Although Jennie Josephson doesn’t consider herself Jewish, she said the best part of Judaism is the sense of community, “and that was in Larry’s DNA from the beginning, the community support. He was always creating community, the WBAI community, the public radio community. In the end that’s what he was looking for.”

She’s currently disposing of much of the furnishings in his spacious Central Park West apartment. During a one-day shiva on Saturday, radio colleagues were offered gear from the recording studio in the apartment. Josephson is looking for a home for the hundreds of books about the Holocaust and Jewish life in America her father amassed while working on the two Jewish radio series.

“I cannot take them to The Strand,” she said. “I need to find a home for the books.”

She wants the books to be kept together as a collection and will donate copies of the Jewish radio programs her father produced along with the books.

Because Josephson’s web site has been down for an unknown period of time, she will post the two Jewish radio series on her own web site.

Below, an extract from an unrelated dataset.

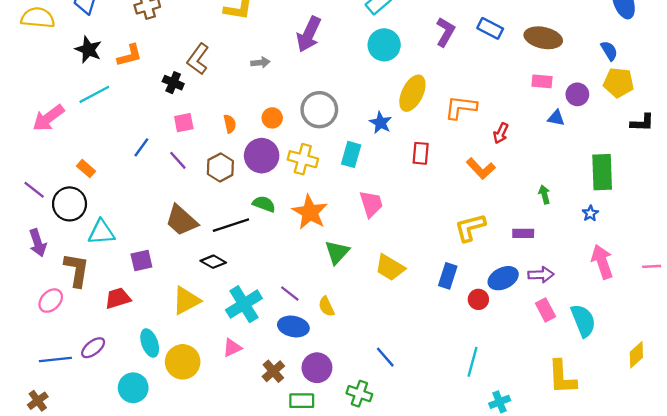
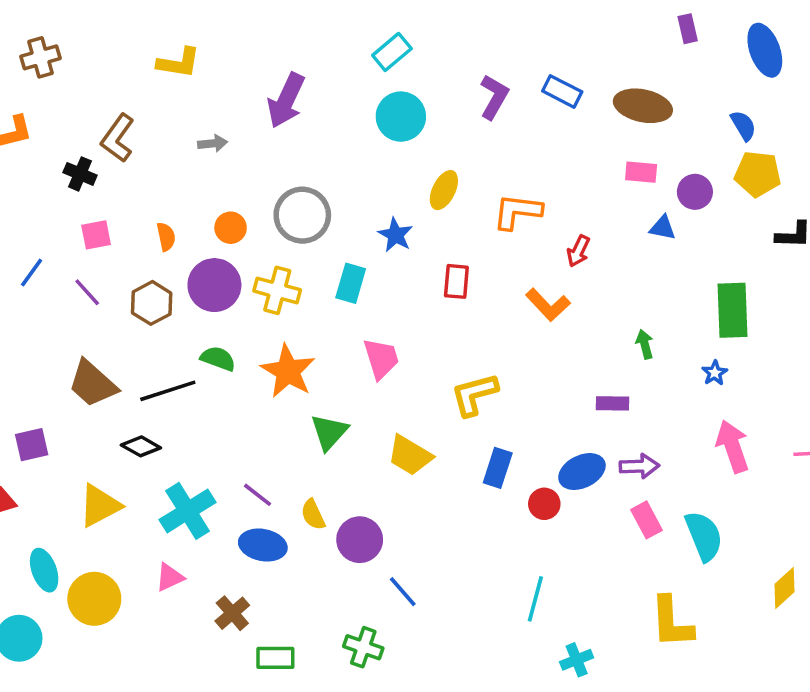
yellow ellipse: (412, 93) -> (444, 190), size x0.7
yellow L-shape: (470, 228) -> (474, 394), moved
purple circle: (317, 368) -> (360, 540), moved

Despite his on-air success, Josephson struggled financially over many years. The recording studio in his apartment run by his non-profit, The Radio Foundation, lost much of its business when the pandemic arrived. Even when there were plenty of bookings by public radio shows and podcast producers, the operation was in the red. Josephson credited two former WBAI associates with keeping the studio afloat: Carolyn Goodman, a former station board member and the mother of Andrew Goodman, one of the three civil rights workers murdered in Philadelphia, Mississippi in 1964; and Ed Goodman, a former WBAI station manager who went to jail rather than hand over subpoenaed tapes of a phone call to the station during the 1970 uprising at the Manhattan jail known as The Tombs.

In 2018 a GoFundMe campaign organized by Josephson’s close friend Marty Goldensohn raised close $28,000 to pay for home health care aides for Josephson. Many of the contributors expressed love and admiration for Josephson. One woman, a journalist affiliated with NBC, wrote: “I donated because…. Hell, It’s Larry Josephson.”

In addition to his daughter Jennie, Josephson is survived by another daughter, Rebecca, a stepson and two grandchildren.

A memorial is planned for later in the year.